Begini ceritanya ...
Masih mengusung
tema "Back to The Culture" seperti tahun sebelumnya,
DCF ke-15 yang digelar pada 23-24 Agustus 2025 lalu benar-benar mengajak kita
kembali ke akarnya. Lokasinya masih sama, di Dataran Tinggi Dieng, Desa
Dieng Kulon, Kabupaten Banjarnegara. Hanya saja kali ini ada 4 venue yang
sama sama dilabeli "utama". Yaitu Venue Pandawa, Venue
Gatotkaca, Venue Arjuna dan Venue Komplek Candi Arjuna.
Kedengarannya berat dan
serius ya? Tapi kenyataannya, tema ini bener-bener ngubah wajah DCF yang selama
ini kita kenal.
Menurut mas mas panitia yang sempat ngobrol, hal ini
dimaksudkan agar terjadi pemerataan hiburan dan bisa mengakomodir banyaknya
kesenian yang ditampilkan pada momen itu. Sebut saja tari Ndolalak, Tari
Lengger Patak Banteng, Keroncong, Kubro Siswo, dan Kethoprak Conthong, juga
Tari Rampak Yakso, Reog Bimolukar, Kesenian Jepin, dan lain sebagainya yang
tampil menghibur masyarakat Dieng dan pengunjung tanpa harus memikirkan untuk
membeli tiket.
By the way, berikut sedikit pendapatku (dari sudut pandang pribadi tentunya) tentang hal hal yang ada di seputaran Dieng Culture Festival XV tahun 2025 yang lalu :
YANG BIKIN JATUH CINTA
(PLUSNYA)
1. Wajah Baru Dieng yang Lebih "Glowing"
Harus diakui, absennya
DCF di tahun sebelumnya demi proyek penataan kawasan itu worth it.
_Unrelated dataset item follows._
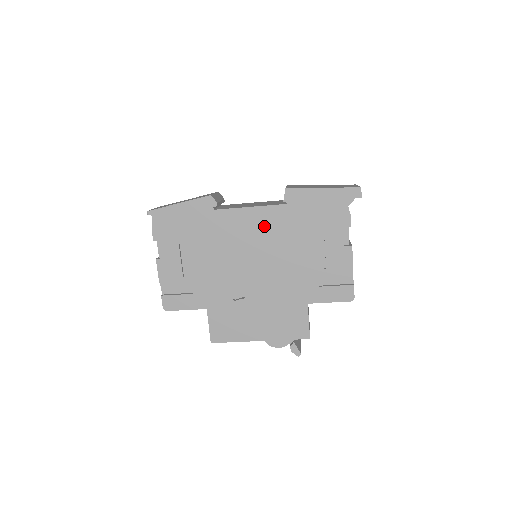
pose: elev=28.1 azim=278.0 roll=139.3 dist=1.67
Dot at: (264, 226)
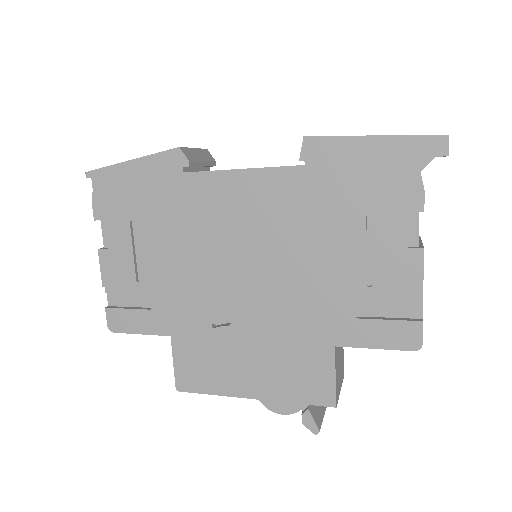
Dot at: (264, 204)
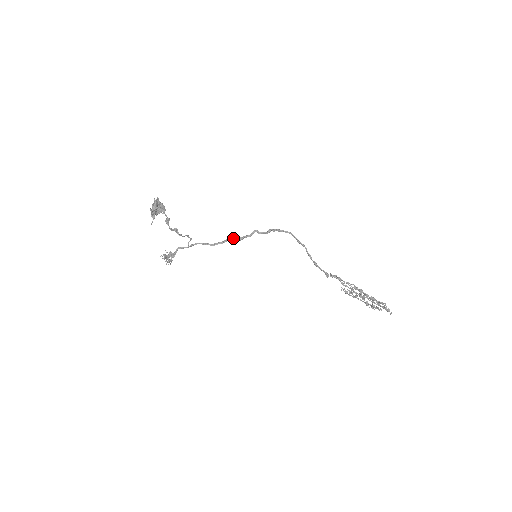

Wajah
kawasan Candi Arjuna sekarang jauh lebih rapi. Trotoar lebih manusiawi buat
pejalan kaki (meskipun tetep aja penuh sesak pas acara), dan penataan venue
terasa lebih terkonsep. Nggak ada lagi tuh kesan kumuh yang terlalu parah di
area utama.
2. "Symphony Dieng" yang Bikin Merinding
Oke, ini poin yang tricky.
Banyak yang sedih karena format musiknya berubah (nanti kita bahas di poin
minus), tapi harus diakui, konsep Symphony Dieng kemarin itu magis
banget. Mendengar alunan lagu dari Nugie, Tiara Andini, Monita Tahalea dan orkestra
dari Gamelan Orkestra Prawiratama dari Yogyakarta di tengah suhu 5 derajat
celcius, dibalut kabut tipis, itu rasanya... ethereal. Mewah!
Aransemen musik yang
megah, lighting yang cetar membahana berpadu sama mistisnya suasana dataran tinggi bikin bulu kuduk berdiri
(bukan cuma karena dingin, ya!). Ini ngasih experience baru yang lebih
"mahal" dan kontemplatif dibanding sekadar loncat-loncat nonton
konser biasa.
3. Ritual Rambut Gimbal yang Lebih Sakral
Sesuai temanya, "Back to The
Culture", prosesi pencukuran rambut gimbal tahun ini terasa lebih khidmat.
Panitia sepertinya bener-bener mau balikin "roh" acara ini ke
akarnya. Kalau tahun-tahun sebelumnya ritual ini kadang "ketutup"
sama hingar-bingar panggung musik, kemarin sorotannya bener-bener penuh ke
adik-adik rambut gimbal.
Melihat prosesi jamasan
sampai pelarungan, rasanya kita jadi diingetin lagi kalau DCF itu bukan cuma
soal hura-hura, tapi soal doa dan tradisi leluhur yang harus dijaga. Respect!
4. Pesta Lampion yang Nggak Pernah Gagal
Mau dikata cliché, mau dibilang mainstream,
momen pelepasan lampion itu tetap jadi juara. Titik. Ribuan cahaya kuning naik
pelan-pelan ke langit gelap, diiringi musik syahdu (dan ribuan story
Instagram yang di-upload bersamaan), itu tetap momen terbaik buat healing.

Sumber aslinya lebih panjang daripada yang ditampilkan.